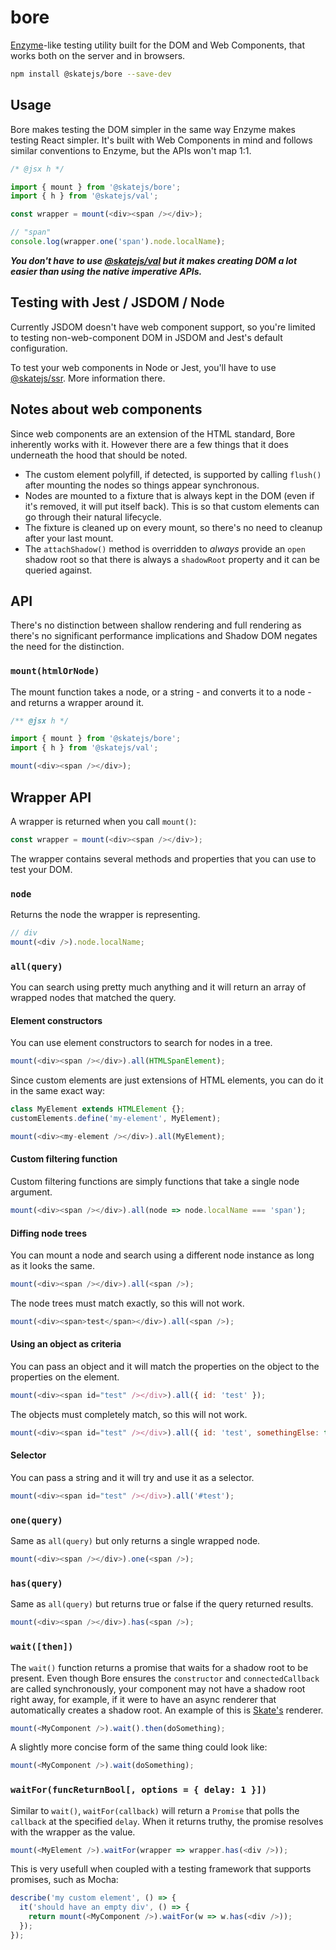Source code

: # bore

[Enzyme](https://github.com/airbnb/enzyme)-like testing utility built for the DOM and Web Components, that works both on the server and in browsers.

```sh
npm install @skatejs/bore --save-dev
```



## Usage

Bore makes testing the DOM simpler in the same way Enzyme makes testing React simpler. It's built with Web Components in mind and follows similar conventions to Enzyme, but the APIs won't map 1:1.

```js
/* @jsx h */

import { mount } from '@skatejs/bore';
import { h } from '@skatejs/val';

const wrapper = mount(<div><span /></div>);

// "span"
console.log(wrapper.one('span').node.localName);
```

***You don't have to use [@skatejs/val](https://github.com/skatejs/val) but it makes creating DOM a lot easier than using the native imperative APIs.***



## Testing with Jest / JSDOM / Node

Currently JSDOM doesn't have web component support, so you're limited to testing non-web-component DOM in JSDOM and Jest's default configuration.

To test your web components in Node or Jest, you'll have to use [@skatejs/ssr](https://github.com/skatejs/skatejs/tree/master/packages/ssr). More information there.



## Notes about web components

Since web components are an extension of the HTML standard, Bore inherently works with it. However there are a few things that it does underneath the hood that should be noted.

- The custom element polyfill, if detected, is supported by calling `flush()` after mounting the nodes so things appear synchronous.
- Nodes are mounted to a fixture that is always kept in the DOM (even if it's removed, it will put itself back). This is so that custom elements can go through their natural lifecycle.
- The fixture is cleaned up on every mount, so there's no need to cleanup after your last mount.
- The `attachShadow()` method is overridden to *always* provide an `open` shadow root so that there is always a `shadowRoot` property and it can be queried against.




## API

There's no distinction between shallow rendering and full rendering as there's no significant performance implications and Shadow DOM negates the need for the distinction.



### `mount(htmlOrNode)`

The mount function takes a node, or a string - and converts it to a node - and returns a wrapper around it.

```js
/** @jsx h */

import { mount } from '@skatejs/bore';
import { h } from '@skatejs/val';

mount(<div><span /></div>);
```


## Wrapper API

A wrapper is returned when you call `mount()`:

```js
const wrapper = mount(<div><span /></div>);
```

The wrapper contains several methods and properties that you can use to test your DOM.



### `node`

Returns the node the wrapper is representing.

```js
// div
mount(<div />).node.localName;
```



### `all(query)`

You can search using pretty much anything and it will return an array of wrapped nodes that matched the query.



#### Element constructors

You can use element constructors to search for nodes in a tree.

```js
mount(<div><span /></div>).all(HTMLSpanElement);
```

Since custom elements are just extensions of HTML elements, you can do it in the same exact way:

```js
class MyElement extends HTMLElement {};
customElements.define('my-element', MyElement);

mount(<div><my-element /></div>).all(MyElement);
```



#### Custom filtering function

Custom filtering functions are simply functions that take a single node argument.

```js
mount(<div><span /></div>).all(node => node.localName === 'span');
```



#### Diffing node trees

You can mount a node and search using a different node instance as long as it looks the same.

```js
mount(<div><span /></div>).all(<span />);
```

The node trees must match exactly, so this will not work.

```js
mount(<div><span>test</span></div>).all(<span />);
```



#### Using an object as criteria

You can pass an object and it will match the properties on the object to the properties on the element.

```js
mount(<div><span id="test" /></div>).all({ id: 'test' });
```

The objects must completely match, so this will not work.

```js
mount(<div><span id="test" /></div>).all({ id: 'test', somethingElse: true });
```


#### Selector

You can pass a string and it will try and use it as a selector.

```js
mount(<div><span id="test" /></div>).all('#test');
```



### `one(query)`

Same as `all(query)` but only returns a single wrapped node.

```js
mount(<div><span /></div>).one(<span />);
```



### `has(query)`

Same as `all(query)` but returns true or false if the query returned results.

```js
mount(<div><span /></div>).has(<span />);
```



### `wait([then])`

The `wait()` function returns a promise that waits for a shadow root to be present. Even though Bore ensures the `constructor` and `connectedCallback` are called synchronously, your component may not have a shadow root right away, for example, if it were to have an async renderer that automatically creates a shadow root. An example of this is [Skate's](https://github.com/skatejs/skatejs) renderer.

```js
mount(<MyComponent />).wait().then(doSomething);
```

A slightly more concise form of the same thing could look like:

```js
mount(<MyComponent />).wait(doSomething);
```



### `waitFor(funcReturnBool[, options = { delay: 1 }])`

Similar to `wait()`, `waitFor(callback)` will return a `Promise` that polls the `callback` at the specified `delay`. When it returns truthy, the promise resolves with the wrapper as the value.

```js
mount(<MyElement />).waitFor(wrapper => wrapper.has(<div />));
```

This is very usefull when coupled with a testing framework that supports promises, such as Mocha:

```js
describe('my custom element', () => {
  it('should have an empty div', () => {
    return mount(<MyComponent />).waitFor(w => w.has(<div />));
  });
});
```
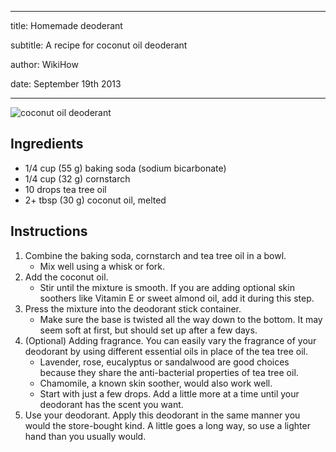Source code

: ___

title: Homemade deoderant

subtitle: A recipe for coconut oil deoderant

author: WikiHow

date: September 19th 2013

___
![coconut oil deoderant](http://farm4.staticflickr.com/3262/3131327078_6fb8849f55_b.jpg)




## Ingredients
- 1/4 cup (55 g) baking soda (sodium bicarbonate)
- 1/4 cup (32 g) cornstarch
- 10 drops tea tree oil
- 2+ tbsp (30 g) coconut oil, melted

## Instructions
1. Combine the baking soda, cornstarch and tea tree oil in a bowl.
	- Mix well using a whisk or fork.  
2. Add the coconut oil.
	- Stir until the mixture is smooth. If you are adding optional skin soothers like Vitamin E or sweet almond oil, add it during this step. 
3. Press the mixture into the deodorant stick container.
	- Make sure the base is twisted all the way down to the bottom. It may seem soft at first, but should set up after a few days. 
4. (Optional) Adding fragrance. You can easily vary the fragrance of your deodorant by using different essential oils in place of the tea tree oil.
	- Lavender, rose, eucalyptus or sandalwood are good choices because they share the anti-bacterial properties of tea tree oil.
	- Chamomile, a known skin soother, would also work well.
	- Start with just a few drops. Add a little more at a time until your deodorant has the scent you want.
5. Use your deodorant. Apply this deodorant in the same manner you would the store-bought kind. A little goes a long way, so use a lighter hand than you usually would.






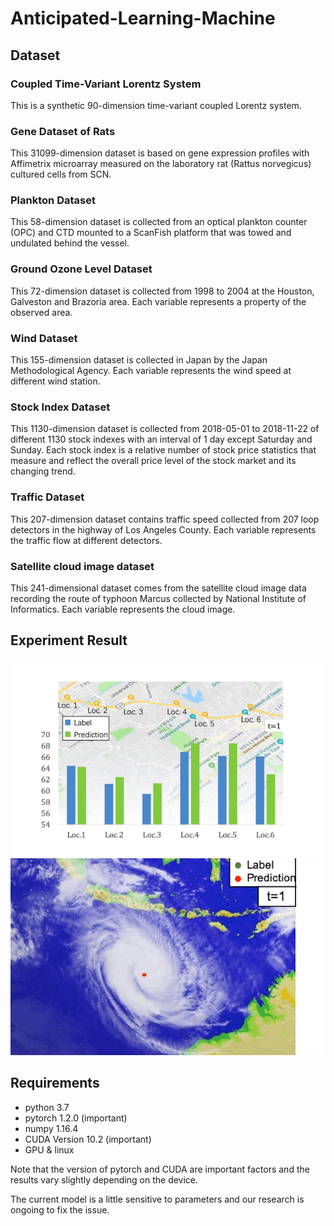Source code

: # Anticipated-Learning-Machine
## Dataset
### Coupled Time-Variant Lorentz System
  This is a synthetic 90-dimension time-variant coupled Lorentz system. 
### Gene Dataset of Rats
This 31099-dimension dataset is based on gene expression profiles with Affimetrix microarray measured on the laboratory rat (Rattus norvegicus) cultured cells from SCN.
### Plankton Dataset
This 58-dimension dataset is collected from an optical plankton counter (OPC) and CTD mounted to a ScanFish platform that was towed and undulated behind the vessel.
### Ground Ozone Level Dataset
This 72-dimension dataset is collected from 1998 to 2004 at the Houston, Galveston and Brazoria area. Each variable represents a property of the observed area.
### Wind Dataset
This 155-dimension dataset is collected in Japan by the Japan Methodological Agency. Each variable represents the wind speed at different wind station.
### Stock Index Dataset
This 1130-dimension dataset is collected from 2018-05-01 to 2018-11-22 of different 1130 stock indexes with an interval of 1 day except Saturday and Sunday. Each stock index is a relative number of stock price statistics that measure and reflect the overall price level of the stock market and its changing trend.
### Traffic Dataset
This 207-dimension dataset contains traffic speed collected from 207 loop detectors in the highway of Los Angeles County. Each variable represents the traffic flow at different detectors.
### Satellite cloud image dataset
This 241-dimensional dataset comes from the satellite cloud image data recording the route of typhoon Marcus collected by National Institute of Informatics. Each variable represents the cloud image.

## Experiment Result
![image](https://github.com/AnticipatedLearningMachine/Anticipated-Learning-Machine/blob/master/gif/traffic.gif)
![image](https://github.com/AnticipatedLearningMachine/Anticipated-Learning-Machine/blob/master/gif/typhoon.gif)

## Requirements
* python 3.7
* pytorch 1.2.0 (important)
* numpy 1.16.4
* CUDA Version 10.2 (important)
* GPU & linux

Note that the version of pytorch and CUDA are important factors and the results vary slightly depending on the device.

The current model is a little sensitive to parameters and our research is ongoing to fix the issue.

────

What to work on
If a record holds a picture, drop the picture and return the rest of it exactly.

Your solution
Source code

: # bore

[Enzyme](https://github.com/airbnb/enzyme)-like testing utility built for the DOM and Web Components, that works both on the server and in browsers.

```sh
npm install @skatejs/bore --save-dev
```



## Usage

Bore makes testing the DOM simpler in the same way Enzyme makes testing React simpler. It's built with Web Components in mind and follows similar conventions to Enzyme, but the APIs won't map 1:1.

```js
/* @jsx h */

import { mount } from '@skatejs/bore';
import { h } from '@skatejs/val';

const wrapper = mount(<div><span /></div>);

// "span"
console.log(wrapper.one('span').node.localName);
```

***You don't have to use [@skatejs/val](https://github.com/skatejs/val) but it makes creating DOM a lot easier than using the native imperative APIs.***



## Testing with Jest / JSDOM / Node

Currently JSDOM doesn't have web component support, so you're limited to testing non-web-component DOM in JSDOM and Jest's default configuration.

To test your web components in Node or Jest, you'll have to use [@skatejs/ssr](https://github.com/skatejs/skatejs/tree/master/packages/ssr). More information there.



## Notes about web components

Since web components are an extension of the HTML standard, Bore inherently works with it. However there are a few things that it does underneath the hood that should be noted.

- The custom element polyfill, if detected, is supported by calling `flush()` after mounting the nodes so things appear synchronous.
- Nodes are mounted to a fixture that is always kept in the DOM (even if it's removed, it will put itself back). This is so that custom elements can go through their natural lifecycle.
- The fixture is cleaned up on every mount, so there's no need to cleanup after your last mount.
- The `attachShadow()` method is overridden to *always* provide an `open` shadow root so that there is always a `shadowRoot` property and it can be queried against.




## API

There's no distinction between shallow rendering and full rendering as there's no significant performance implications and Shadow DOM negates the need for the distinction.



### `mount(htmlOrNode)`

The mount function takes a node, or a string - and converts it to a node - and returns a wrapper around it.

```js
/** @jsx h */

import { mount } from '@skatejs/bore';
import { h } from '@skatejs/val';

mount(<div><span /></div>);
```


## Wrapper API

A wrapper is returned when you call `mount()`:

```js
const wrapper = mount(<div><span /></div>);
```

The wrapper contains several methods and properties that you can use to test your DOM.



### `node`

Returns the node the wrapper is representing.

```js
// div
mount(<div />).node.localName;
```



### `all(query)`

You can search using pretty much anything and it will return an array of wrapped nodes that matched the query.



#### Element constructors

You can use element constructors to search for nodes in a tree.

```js
mount(<div><span /></div>).all(HTMLSpanElement);
```

Since custom elements are just extensions of HTML elements, you can do it in the same exact way:

```js
class MyElement extends HTMLElement {};
customElements.define('my-element', MyElement);

mount(<div><my-element /></div>).all(MyElement);
```



#### Custom filtering function

Custom filtering functions are simply functions that take a single node argument.

```js
mount(<div><span /></div>).all(node => node.localName === 'span');
```



#### Diffing node trees

You can mount a node and search using a different node instance as long as it looks the same.

```js
mount(<div><span /></div>).all(<span />);
```

The node trees must match exactly, so this will not work.

```js
mount(<div><span>test</span></div>).all(<span />);
```



#### Using an object as criteria

You can pass an object and it will match the properties on the object to the properties on the element.

```js
mount(<div><span id="test" /></div>).all({ id: 'test' });
```

The objects must completely match, so this will not work.

```js
mount(<div><span id="test" /></div>).all({ id: 'test', somethingElse: true });
```


#### Selector

You can pass a string and it will try and use it as a selector.

```js
mount(<div><span id="test" /></div>).all('#test');
```



### `one(query)`

Same as `all(query)` but only returns a single wrapped node.

```js
mount(<div><span /></div>).one(<span />);
```



### `has(query)`

Same as `all(query)` but returns true or false if the query returned results.

```js
mount(<div><span /></div>).has(<span />);
```



### `wait([then])`

The `wait()` function returns a promise that waits for a shadow root to be present. Even though Bore ensures the `constructor` and `connectedCallback` are called synchronously, your component may not have a shadow root right away, for example, if it were to have an async renderer that automatically creates a shadow root. An example of this is [Skate's](https://github.com/skatejs/skatejs) renderer.

```js
mount(<MyComponent />).wait().then(doSomething);
```

A slightly more concise form of the same thing could look like:

```js
mount(<MyComponent />).wait(doSomething);
```



### `waitFor(funcReturnBool[, options = { delay: 1 }])`

Similar to `wait()`, `waitFor(callback)` will return a `Promise` that polls the `callback` at the specified `delay`. When it returns truthy, the promise resolves with the wrapper as the value.

```js
mount(<MyElement />).waitFor(wrapper => wrapper.has(<div />));
```

This is very usefull when coupled with a testing framework that supports promises, such as Mocha:

```js
describe('my custom element', () => {
  it('should have an empty div', () => {
    return mount(<MyComponent />).waitFor(w => w.has(<div />));
  });
});
```
Source code

: ___

title: Homemade deoderant

subtitle: A recipe for coconut oil deoderant

author: WikiHow

date: September 19th 2013

___
![coconut oil deoderant](http://farm4.staticflickr.com/3262/3131327078_6fb8849f55_b.jpg)




## Ingredients
- 1/4 cup (55 g) baking soda (sodium bicarbonate)
- 1/4 cup (32 g) cornstarch
- 10 drops tea tree oil
- 2+ tbsp (30 g) coconut oil, melted

## Instructions
1. Combine the baking soda, cornstarch and tea tree oil in a bowl.
	- Mix well using a whisk or fork.  
2. Add the coconut oil.
	- Stir until the mixture is smooth. If you are adding optional skin soothers like Vitamin E or sweet almond oil, add it during this step. 
3. Press the mixture into the deodorant stick container.
	- Make sure the base is twisted all the way down to the bottom. It may seem soft at first, but should set up after a few days. 
4. (Optional) Adding fragrance. You can easily vary the fragrance of your deodorant by using different essential oils in place of the tea tree oil.
	- Lavender, rose, eucalyptus or sandalwood are good choices because they share the anti-bacterial properties of tea tree oil.
	- Chamomile, a known skin soother, would also work well.
	- Start with just a few drops. Add a little more at a time until your deodorant has the scent you want.
5. Use your deodorant. Apply this deodorant in the same manner you would the store-bought kind. A little goes a long way, so use a lighter hand than you usually would.






Source code

: # Anticipated-Learning-Machine
## Dataset
### Coupled Time-Variant Lorentz System
  This is a synthetic 90-dimension time-variant coupled Lorentz system. 
### Gene Dataset of Rats
This 31099-dimension dataset is based on gene expression profiles with Affimetrix microarray measured on the laboratory rat (Rattus norvegicus) cultured cells from SCN.
### Plankton Dataset
This 58-dimension dataset is collected from an optical plankton counter (OPC) and CTD mounted to a ScanFish platform that was towed and undulated behind the vessel.
### Ground Ozone Level Dataset
This 72-dimension dataset is collected from 1998 to 2004 at the Houston, Galveston and Brazoria area. Each variable represents a property of the observed area.
### Wind Dataset
This 155-dimension dataset is collected in Japan by the Japan Methodological Agency. Each variable represents the wind speed at different wind station.
### Stock Index Dataset
This 1130-dimension dataset is collected from 2018-05-01 to 2018-11-22 of different 1130 stock indexes with an interval of 1 day except Saturday and Sunday. Each stock index is a relative number of stock price statistics that measure and reflect the overall price level of the stock market and its changing trend.
### Traffic Dataset
This 207-dimension dataset contains traffic speed collected from 207 loop detectors in the highway of Los Angeles County. Each variable represents the traffic flow at different detectors.
### Satellite cloud image dataset
This 241-dimensional dataset comes from the satellite cloud image data recording the route of typhoon Marcus collected by National Institute of Informatics. Each variable represents the cloud image.

## Experiment Result
![image](https://github.com/AnticipatedLearningMachine/Anticipated-Learning-Machine/blob/master/gif/traffic.gif)
![image](https://github.com/AnticipatedLearningMachine/Anticipated-Learning-Machine/blob/master/gif/typhoon.gif)

## Requirements
* python 3.7
* pytorch 1.2.0 (important)
* numpy 1.16.4
* CUDA Version 10.2 (important)
* GPU & linux

Note that the version of pytorch and CUDA are important factors and the results vary slightly depending on the device.

The current model is a little sensitive to parameters and our research is ongoing to fix the issue.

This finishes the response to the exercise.